- Exercise
Can you put the listing, from its first line through the line containing "Reading left to right, list" (both included), into a Markdown table with a Row column numbering each entry and a Text column holding the line, skipping blank lines?

★ ★ ★ ★

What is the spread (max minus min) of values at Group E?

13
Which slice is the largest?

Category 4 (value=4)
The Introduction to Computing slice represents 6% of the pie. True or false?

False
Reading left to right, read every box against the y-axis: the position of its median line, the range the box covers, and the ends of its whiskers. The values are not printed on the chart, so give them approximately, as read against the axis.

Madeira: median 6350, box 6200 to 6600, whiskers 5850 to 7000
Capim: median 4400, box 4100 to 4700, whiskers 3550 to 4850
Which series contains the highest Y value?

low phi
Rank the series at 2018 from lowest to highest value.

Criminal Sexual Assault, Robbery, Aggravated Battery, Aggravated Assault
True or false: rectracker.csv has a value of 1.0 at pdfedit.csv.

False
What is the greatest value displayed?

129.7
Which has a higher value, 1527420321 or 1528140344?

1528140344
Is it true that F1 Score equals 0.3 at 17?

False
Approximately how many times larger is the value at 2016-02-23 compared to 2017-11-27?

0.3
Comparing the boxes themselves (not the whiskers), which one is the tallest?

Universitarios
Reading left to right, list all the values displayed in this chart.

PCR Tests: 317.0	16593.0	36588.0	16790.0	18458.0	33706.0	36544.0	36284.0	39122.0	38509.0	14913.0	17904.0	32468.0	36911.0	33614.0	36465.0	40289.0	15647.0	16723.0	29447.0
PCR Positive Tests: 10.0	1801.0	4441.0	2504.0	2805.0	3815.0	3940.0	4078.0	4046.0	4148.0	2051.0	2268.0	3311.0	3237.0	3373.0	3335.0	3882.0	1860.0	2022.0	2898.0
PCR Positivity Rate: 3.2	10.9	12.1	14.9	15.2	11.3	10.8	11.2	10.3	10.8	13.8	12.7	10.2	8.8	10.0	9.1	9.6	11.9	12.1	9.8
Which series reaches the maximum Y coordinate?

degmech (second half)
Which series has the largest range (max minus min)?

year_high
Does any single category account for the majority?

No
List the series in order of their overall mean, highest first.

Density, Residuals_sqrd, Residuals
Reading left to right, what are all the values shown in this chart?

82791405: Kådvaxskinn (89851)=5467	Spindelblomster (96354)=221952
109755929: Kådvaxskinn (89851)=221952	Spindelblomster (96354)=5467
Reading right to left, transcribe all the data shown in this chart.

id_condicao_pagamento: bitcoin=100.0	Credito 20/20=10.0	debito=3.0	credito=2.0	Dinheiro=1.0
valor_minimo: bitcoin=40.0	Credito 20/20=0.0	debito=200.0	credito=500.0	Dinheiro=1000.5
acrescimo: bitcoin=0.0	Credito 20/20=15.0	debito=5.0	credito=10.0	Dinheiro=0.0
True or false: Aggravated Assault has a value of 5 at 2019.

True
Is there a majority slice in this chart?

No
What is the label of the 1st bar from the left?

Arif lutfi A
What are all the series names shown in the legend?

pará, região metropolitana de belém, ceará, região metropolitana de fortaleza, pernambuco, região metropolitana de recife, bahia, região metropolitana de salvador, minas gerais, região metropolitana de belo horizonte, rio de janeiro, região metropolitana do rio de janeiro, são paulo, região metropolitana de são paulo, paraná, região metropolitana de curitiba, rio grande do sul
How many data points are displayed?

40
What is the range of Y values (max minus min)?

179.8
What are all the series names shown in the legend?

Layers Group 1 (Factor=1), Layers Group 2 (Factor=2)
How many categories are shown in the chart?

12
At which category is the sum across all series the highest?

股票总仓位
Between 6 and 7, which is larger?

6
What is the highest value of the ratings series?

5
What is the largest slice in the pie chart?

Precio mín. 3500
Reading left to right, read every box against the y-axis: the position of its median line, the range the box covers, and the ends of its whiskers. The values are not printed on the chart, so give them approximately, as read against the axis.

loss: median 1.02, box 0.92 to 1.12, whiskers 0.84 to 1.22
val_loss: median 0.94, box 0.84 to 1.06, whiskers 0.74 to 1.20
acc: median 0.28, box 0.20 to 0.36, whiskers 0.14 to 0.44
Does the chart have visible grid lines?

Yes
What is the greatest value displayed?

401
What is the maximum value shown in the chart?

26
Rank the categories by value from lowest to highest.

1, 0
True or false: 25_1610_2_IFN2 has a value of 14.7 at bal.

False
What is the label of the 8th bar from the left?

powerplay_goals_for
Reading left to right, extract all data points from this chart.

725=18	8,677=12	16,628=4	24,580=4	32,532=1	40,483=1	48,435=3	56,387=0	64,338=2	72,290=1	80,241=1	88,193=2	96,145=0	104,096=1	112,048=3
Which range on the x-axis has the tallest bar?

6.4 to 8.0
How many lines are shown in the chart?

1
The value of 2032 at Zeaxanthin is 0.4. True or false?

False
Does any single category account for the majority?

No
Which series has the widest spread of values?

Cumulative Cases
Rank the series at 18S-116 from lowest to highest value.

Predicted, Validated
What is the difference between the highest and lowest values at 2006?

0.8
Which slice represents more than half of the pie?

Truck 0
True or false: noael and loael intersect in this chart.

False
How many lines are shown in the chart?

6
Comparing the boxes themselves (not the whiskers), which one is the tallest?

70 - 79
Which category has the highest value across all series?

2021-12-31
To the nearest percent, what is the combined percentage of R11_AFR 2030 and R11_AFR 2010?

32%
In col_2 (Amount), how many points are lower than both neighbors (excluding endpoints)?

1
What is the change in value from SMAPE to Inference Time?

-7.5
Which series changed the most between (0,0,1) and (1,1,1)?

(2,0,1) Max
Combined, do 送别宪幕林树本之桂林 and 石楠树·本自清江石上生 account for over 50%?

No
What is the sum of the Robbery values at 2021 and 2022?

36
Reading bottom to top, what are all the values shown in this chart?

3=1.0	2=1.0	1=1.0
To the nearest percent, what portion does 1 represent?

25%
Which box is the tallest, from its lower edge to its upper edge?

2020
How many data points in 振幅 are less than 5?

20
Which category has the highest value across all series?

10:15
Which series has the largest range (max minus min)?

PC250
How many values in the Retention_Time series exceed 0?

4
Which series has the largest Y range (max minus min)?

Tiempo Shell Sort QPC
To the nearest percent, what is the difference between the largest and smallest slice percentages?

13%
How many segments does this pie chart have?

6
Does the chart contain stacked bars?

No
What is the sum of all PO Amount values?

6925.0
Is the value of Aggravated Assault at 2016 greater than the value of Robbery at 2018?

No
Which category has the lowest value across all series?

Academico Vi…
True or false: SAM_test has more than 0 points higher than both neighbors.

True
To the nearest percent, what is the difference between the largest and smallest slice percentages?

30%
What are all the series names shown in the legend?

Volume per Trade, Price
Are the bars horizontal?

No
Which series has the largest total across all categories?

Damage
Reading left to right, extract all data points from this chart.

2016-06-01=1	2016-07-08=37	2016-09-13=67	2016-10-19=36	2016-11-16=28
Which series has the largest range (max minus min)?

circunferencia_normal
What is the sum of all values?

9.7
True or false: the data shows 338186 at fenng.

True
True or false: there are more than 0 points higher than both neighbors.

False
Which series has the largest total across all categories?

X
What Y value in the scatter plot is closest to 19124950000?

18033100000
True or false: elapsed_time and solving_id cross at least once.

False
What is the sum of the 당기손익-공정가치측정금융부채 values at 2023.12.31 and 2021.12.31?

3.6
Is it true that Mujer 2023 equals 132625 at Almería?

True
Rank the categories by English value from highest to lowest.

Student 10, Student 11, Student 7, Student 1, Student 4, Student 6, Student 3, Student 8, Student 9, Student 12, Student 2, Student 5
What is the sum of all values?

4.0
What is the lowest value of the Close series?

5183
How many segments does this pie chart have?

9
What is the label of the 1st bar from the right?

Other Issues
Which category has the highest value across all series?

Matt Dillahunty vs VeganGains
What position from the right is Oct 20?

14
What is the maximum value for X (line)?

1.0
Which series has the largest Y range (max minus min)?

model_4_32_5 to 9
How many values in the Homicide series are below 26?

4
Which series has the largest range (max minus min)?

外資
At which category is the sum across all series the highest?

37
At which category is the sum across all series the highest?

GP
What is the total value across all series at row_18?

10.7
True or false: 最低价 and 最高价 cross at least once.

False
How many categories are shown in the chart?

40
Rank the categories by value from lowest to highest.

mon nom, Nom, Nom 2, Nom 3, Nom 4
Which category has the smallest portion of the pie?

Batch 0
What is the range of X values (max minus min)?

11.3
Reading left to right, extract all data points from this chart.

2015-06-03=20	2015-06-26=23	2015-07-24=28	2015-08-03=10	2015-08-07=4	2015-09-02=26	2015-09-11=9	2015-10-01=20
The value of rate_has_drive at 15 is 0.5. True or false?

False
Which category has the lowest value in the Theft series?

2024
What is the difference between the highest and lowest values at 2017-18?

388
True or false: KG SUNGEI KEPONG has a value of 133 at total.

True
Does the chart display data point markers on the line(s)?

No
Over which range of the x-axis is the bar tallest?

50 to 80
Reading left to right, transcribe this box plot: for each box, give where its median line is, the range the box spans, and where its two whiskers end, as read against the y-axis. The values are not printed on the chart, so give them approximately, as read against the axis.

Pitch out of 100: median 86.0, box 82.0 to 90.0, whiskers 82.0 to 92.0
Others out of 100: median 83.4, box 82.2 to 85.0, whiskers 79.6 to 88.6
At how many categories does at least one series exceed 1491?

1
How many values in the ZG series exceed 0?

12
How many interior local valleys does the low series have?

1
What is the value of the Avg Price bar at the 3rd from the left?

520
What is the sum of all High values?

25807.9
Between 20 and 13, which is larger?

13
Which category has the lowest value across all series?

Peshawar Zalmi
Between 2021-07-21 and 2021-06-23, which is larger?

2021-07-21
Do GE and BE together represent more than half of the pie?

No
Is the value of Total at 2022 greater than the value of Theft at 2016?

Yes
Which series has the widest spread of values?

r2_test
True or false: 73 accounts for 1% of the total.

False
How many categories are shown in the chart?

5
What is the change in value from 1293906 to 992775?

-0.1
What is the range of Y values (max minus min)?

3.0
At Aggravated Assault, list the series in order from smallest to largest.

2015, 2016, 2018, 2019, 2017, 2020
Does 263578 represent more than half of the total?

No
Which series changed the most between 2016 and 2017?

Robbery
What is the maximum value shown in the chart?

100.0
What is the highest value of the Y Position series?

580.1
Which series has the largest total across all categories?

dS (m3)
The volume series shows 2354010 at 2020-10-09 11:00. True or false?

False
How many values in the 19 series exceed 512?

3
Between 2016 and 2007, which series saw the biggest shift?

★ ★ ★ ★

- Response to this task
| Row | Text |
|---|---|
| 1 | What is the spread (max minus min) of values at Group E? |
| 2 | 13 |
| 3 | Which slice is the largest? |
| 4 | Category 4 (value=4) |
| 5 | The Introduction to Computing slice represents 6% of the pie. True or false? |
| 6 | False |
| 7 | Reading left to right, read every box against the y-axis: the position of its median line, the range the box covers, and the ends of its whiskers. The values are not printed on the chart, so give them approximately, as read against the axis. |
| 8 | Madeira: median 6350, box 6200 to 6600, whiskers 5850 to 7000 |
| 9 | Capim: median 4400, box 4100 to 4700, whiskers 3550 to 4850 |
| 10 | Which series contains the highest Y value? |
| 11 | low phi |
| 12 | Rank the series at 2018 from lowest to highest value. |
| 13 | Criminal Sexual Assault, Robbery, Aggravated Battery, Aggravated Assault |
| 14 | True or false: rectracker.csv has a value of 1.0 at pdfedit.csv. |
| 15 | False |
| 16 | What is the greatest value displayed? |
| 17 | 129.7 |
| 18 | Which has a higher value, 1527420321 or 1528140344? |
| 19 | 1528140344 |
| 20 | Is it true that F1 Score equals 0.3 at 17? |
| 21 | False |
| 22 | Approximately how many times larger is the value at 2016-02-23 compared to 2017-11-27? |
| 23 | 0.3 |
| 24 | Comparing the boxes themselves (not the whiskers), which one is the tallest? |
| 25 | Universitarios |
| 26 | Reading left to right, list all the values displayed in this chart. |